EXCERPTED RECORDS:
□ □ □
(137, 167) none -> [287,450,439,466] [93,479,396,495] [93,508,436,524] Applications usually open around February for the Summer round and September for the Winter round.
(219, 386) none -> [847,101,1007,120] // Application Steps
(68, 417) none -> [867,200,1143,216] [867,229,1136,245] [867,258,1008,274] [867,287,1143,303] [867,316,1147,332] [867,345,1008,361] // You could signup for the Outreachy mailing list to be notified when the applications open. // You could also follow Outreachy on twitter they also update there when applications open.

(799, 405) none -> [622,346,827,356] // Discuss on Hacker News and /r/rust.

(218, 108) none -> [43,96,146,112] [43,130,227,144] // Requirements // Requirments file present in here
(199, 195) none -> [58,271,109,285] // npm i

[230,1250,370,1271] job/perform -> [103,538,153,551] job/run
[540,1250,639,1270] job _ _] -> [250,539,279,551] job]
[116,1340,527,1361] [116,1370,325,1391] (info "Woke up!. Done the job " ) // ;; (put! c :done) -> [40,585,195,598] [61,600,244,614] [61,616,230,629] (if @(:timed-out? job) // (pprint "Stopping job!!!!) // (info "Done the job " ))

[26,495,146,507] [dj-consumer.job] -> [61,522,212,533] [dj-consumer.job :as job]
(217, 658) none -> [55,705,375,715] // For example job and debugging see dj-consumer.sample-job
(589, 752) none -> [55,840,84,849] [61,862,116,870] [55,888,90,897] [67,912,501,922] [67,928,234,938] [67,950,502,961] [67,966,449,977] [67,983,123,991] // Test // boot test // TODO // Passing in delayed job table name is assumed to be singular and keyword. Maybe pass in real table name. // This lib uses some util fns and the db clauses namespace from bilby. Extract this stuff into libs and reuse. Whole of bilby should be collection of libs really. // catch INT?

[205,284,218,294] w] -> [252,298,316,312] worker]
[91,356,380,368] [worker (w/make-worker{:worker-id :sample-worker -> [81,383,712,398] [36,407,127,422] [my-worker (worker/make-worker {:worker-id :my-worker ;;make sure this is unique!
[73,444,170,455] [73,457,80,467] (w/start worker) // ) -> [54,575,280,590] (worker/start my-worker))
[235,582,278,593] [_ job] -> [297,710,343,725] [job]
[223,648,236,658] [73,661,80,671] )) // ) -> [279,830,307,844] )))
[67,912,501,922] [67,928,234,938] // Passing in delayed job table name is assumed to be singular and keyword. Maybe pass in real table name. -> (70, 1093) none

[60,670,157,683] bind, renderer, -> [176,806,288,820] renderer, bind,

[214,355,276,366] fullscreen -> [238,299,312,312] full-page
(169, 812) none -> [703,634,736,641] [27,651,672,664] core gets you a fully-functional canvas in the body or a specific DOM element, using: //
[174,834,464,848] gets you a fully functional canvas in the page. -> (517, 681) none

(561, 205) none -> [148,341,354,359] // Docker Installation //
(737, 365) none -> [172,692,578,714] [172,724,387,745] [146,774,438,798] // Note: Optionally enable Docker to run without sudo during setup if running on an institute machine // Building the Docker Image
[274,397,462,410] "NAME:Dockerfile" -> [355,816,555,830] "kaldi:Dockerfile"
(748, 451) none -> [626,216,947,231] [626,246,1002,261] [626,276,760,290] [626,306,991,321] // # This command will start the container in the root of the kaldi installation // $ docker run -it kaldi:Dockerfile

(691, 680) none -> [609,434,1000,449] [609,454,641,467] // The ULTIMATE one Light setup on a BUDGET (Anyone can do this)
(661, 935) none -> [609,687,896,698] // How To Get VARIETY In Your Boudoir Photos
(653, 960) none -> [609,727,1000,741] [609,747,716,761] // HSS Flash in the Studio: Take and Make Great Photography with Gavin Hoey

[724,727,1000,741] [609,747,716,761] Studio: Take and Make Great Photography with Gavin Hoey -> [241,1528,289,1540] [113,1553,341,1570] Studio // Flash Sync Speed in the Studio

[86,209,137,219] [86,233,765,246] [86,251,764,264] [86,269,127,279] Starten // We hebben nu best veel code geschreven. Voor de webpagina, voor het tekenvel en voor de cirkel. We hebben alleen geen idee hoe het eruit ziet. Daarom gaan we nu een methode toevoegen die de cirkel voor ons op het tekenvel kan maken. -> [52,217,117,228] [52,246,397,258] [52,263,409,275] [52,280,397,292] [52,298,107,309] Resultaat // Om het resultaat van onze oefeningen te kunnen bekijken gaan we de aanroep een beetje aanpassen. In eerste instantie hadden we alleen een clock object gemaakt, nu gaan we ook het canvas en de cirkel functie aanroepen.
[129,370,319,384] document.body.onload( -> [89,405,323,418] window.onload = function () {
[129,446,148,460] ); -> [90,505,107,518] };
□ □ □
TASK: Each line carrying the string "Great" should be copied out from the entries.

RESULT BELOW:
(653, 960) none -> [609,727,1000,741] [609,747,716,761] // HSS Flash in the Studio: Take and Make Great Photography with Gavin Hoey
[724,727,1000,741] [609,747,716,761] Studio: Take and Make Great Photography with Gavin Hoey -> [241,1528,289,1540] [113,1553,341,1570] Studio // Flash Sync Speed in the Studio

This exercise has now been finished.